We have already presented in the past on our GigaDB database and GigaGalaxy data platform, but tied with this workshop and related presentations at the meeting this was the first time we presenting some initial findings from a case study we are carrying out with the ISA-TAB, Research Object (RO) and Nanopublication communities to see how these three data models can support representation of scholarly artifacts. Studying how complimentary these models can be, how much value we can add to the publishing process, as well as encourage their use by demoing them as “digital instruction for authors”, this work is very much still in progress, but we were keen to show the results so far to the workshop audience. We have been working with the ISA team for a while, using their interoperable metadata format in a number of our datasets (see the methylated nematode genome – of which there will be an announcement next month), and as we have been working with Galaxy workflows the workflow-centric focus of the Research Object model made it an obvious system to trial in this case study too. Nanopublications are a new area to explore for us, but following our “deconstructed paper” approach, being smallest the unit of publishable information (an assertion), the ability to attribute and cite these makes them attractive through their potential to provide incentives for researchers to make their data available.
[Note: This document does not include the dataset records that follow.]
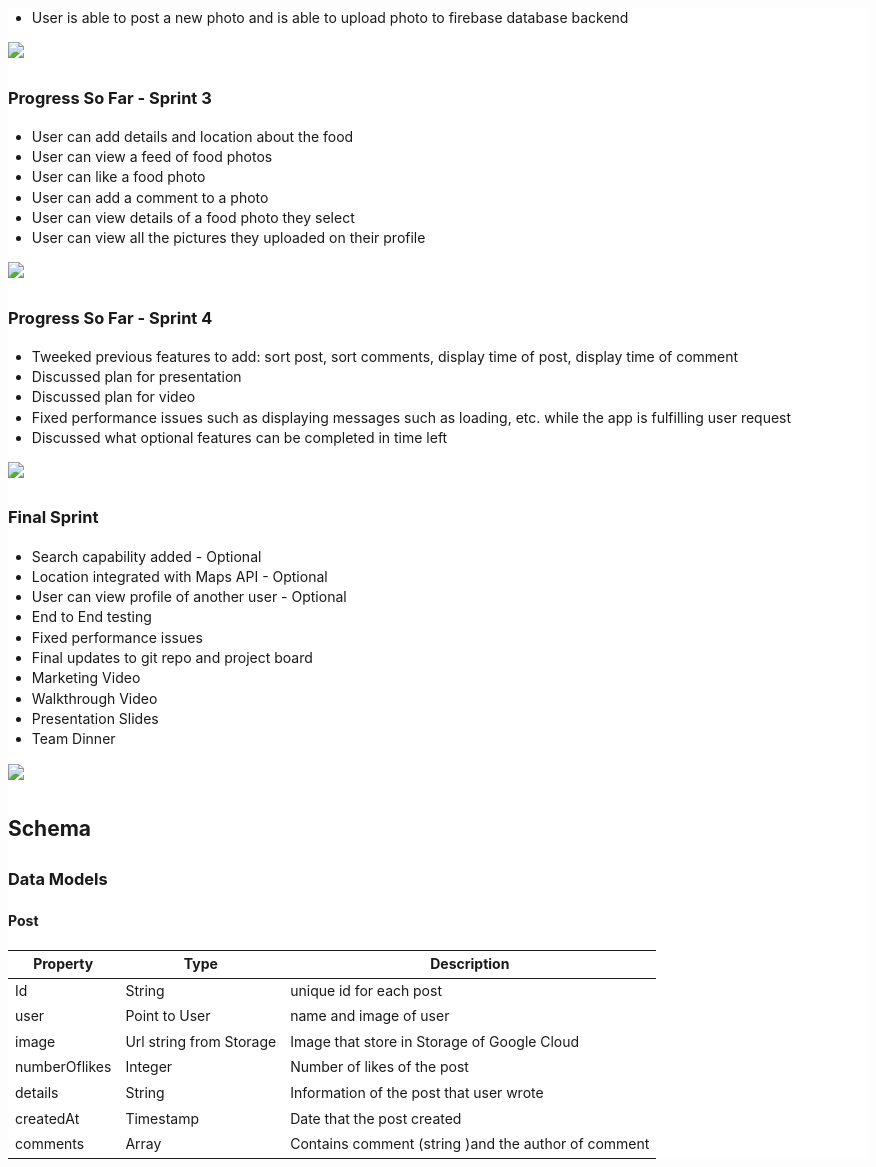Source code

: * User is able to post a new photo and is able to upload photo to firebase database backend

<img src="/images/eastagram_unit11_update.gif" height="500">

### Progress So Far - Sprint 3
* User can add details and location about the food
* User can view a feed of food photos
* User can like a food photo
* User can add a comment to a photo
* User can view details of a food photo they select
* User can view all the pictures they uploaded on their profile

<img src="/images/sprint3.gif" height="500">

### Progress So Far - Sprint 4
* Tweeked previous features to add:  sort post, sort comments, display time of post, display time of comment
* Discussed plan for presentation
* Discussed plan for video
* Fixed performance issues such as displaying messages such as loading, etc. while the app is fulfilling user request
* Discussed what optional features can be completed in time left

<img src="/images/sprint4.gif" height="500">

### Final Sprint 
* Search capability added - Optional
* Location integrated with Maps API - Optional
* User can view profile of another user - Optional
* End to End testing
* Fixed performance issues
* Final updates to git repo and project board
* Marketing Video
* Walkthrough Video
* Presentation Slides
* Team Dinner

<img src="/images/sprint_final.gif" height="500">


## Schema 

### Data Models
#### Post

   | Property      | Type     | Description |
   | ------------- | -------- | ------------|
   | Id            | String   | unique id for each post |
   | user          | Point to User| name and image of user|
   | image         | Url string from Storage     | Image that store in Storage of Google Cloud|
   | numberOflikes       | Integer   | Number of likes of the post |
   | details| String   | Information of the post that user wrote |
   | createdAt     | Timestamp| Date that the post created |
   | comments    | Array | Contains comment (string )and the author of comment |
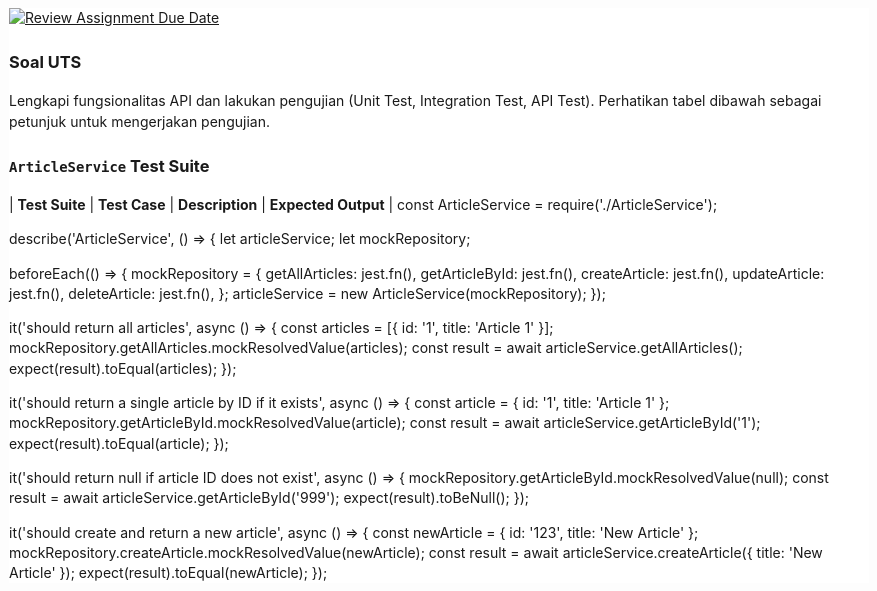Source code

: [![Review Assignment Due Date](https://classroom.github.com/assets/deadline-readme-button-22041afd0340ce965d47ae6ef1cefeee28c7c493a6346c4f15d667ab976d596c.svg)](https://classroom.github.com/a/5gNCA1FX)
### Soal UTS

Lengkapi fungsionalitas API dan lakukan pengujian (Unit Test, Integration Test, API Test). Perhatikan tabel dibawah sebagai petunjuk untuk mengerjakan pengujian.

### `ArticleService` Test Suite

| **Test Suite**   | **Test Case**                 | **Description**                                             | **Expected Output**                                           |
const ArticleService = require('./ArticleService');

describe('ArticleService', () => {
  let articleService;
  let mockRepository;

  beforeEach(() => {
    mockRepository = {
      getAllArticles: jest.fn(),
      getArticleById: jest.fn(),
      createArticle: jest.fn(),
      updateArticle: jest.fn(),
      deleteArticle: jest.fn(),
    };
    articleService = new ArticleService(mockRepository);
  });

  it('should return all articles', async () => {
    const articles = [{ id: '1', title: 'Article 1' }];
    mockRepository.getAllArticles.mockResolvedValue(articles);
    const result = await articleService.getAllArticles();
    expect(result).toEqual(articles);
  });

  it('should return a single article by ID if it exists', async () => {
    const article = { id: '1', title: 'Article 1' };
    mockRepository.getArticleById.mockResolvedValue(article);
    const result = await articleService.getArticleById('1');
    expect(result).toEqual(article);
  });

  it('should return null if article ID does not exist', async () => {
    mockRepository.getArticleById.mockResolvedValue(null);
    const result = await articleService.getArticleById('999');
    expect(result).toBeNull();
  });

  it('should create and return a new article', async () => {
    const newArticle = { id: '123', title: 'New Article' };
    mockRepository.createArticle.mockResolvedValue(newArticle);
    const result = await articleService.createArticle({ title: 'New Article' });
    expect(result).toEqual(newArticle);
  });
While the work on the case study so far has shown we can represent the parts of the paper in these models, and that we can recreate results from the paper using our GigaGalaxy workflow, we are still struggling to recreate other parts of the results and represent them as nanopublications. It was great seeing our board member Carole Goble further elaborate on the costliness of reproducibility in her ISMB keynote the following day (see her great slides) and include some of this case study as examples to the wider ISMB audience. The RO and Nanopublication work was elaborated upon by Marco Roos in his Tech Track talk (see abstract), and Mark Thompson in his poster, and for completeness sake we will try to post these when they are made available online.
The session ended with a packed panel chaired by Barend Mons, and including Niklas Blomberg (Director of Elixir), Carole Goble, Larry Hunter, Winston Hide, as well as the speakers and organizers summarising the topic together and fielding questions from the audience. Polling the audience at the end of the session, Marco got a very positive response when asking whether to do the workshop again next year in Boston, so watch this space for updates on the ongoing case study, and if there will be a follow up workshop. We’d like to thank all of the case study participants, particularly Jun Zhao, Philippe Rocca-Sera and Alejandra Gonzalez-Beltran at Oxford, and Mark Thompson at LUMC, and Marco Roos in particular for doing most of the hard work setting up the workshop, as well as the ISMB organisers for selecting it and helping us make it happen. We’d also like to thank Jennifer Cham at the EBI for the great sketch featured above, and for making it CC-BY. You can see the other fantastic sketches she made at the conference from the her Flickr page.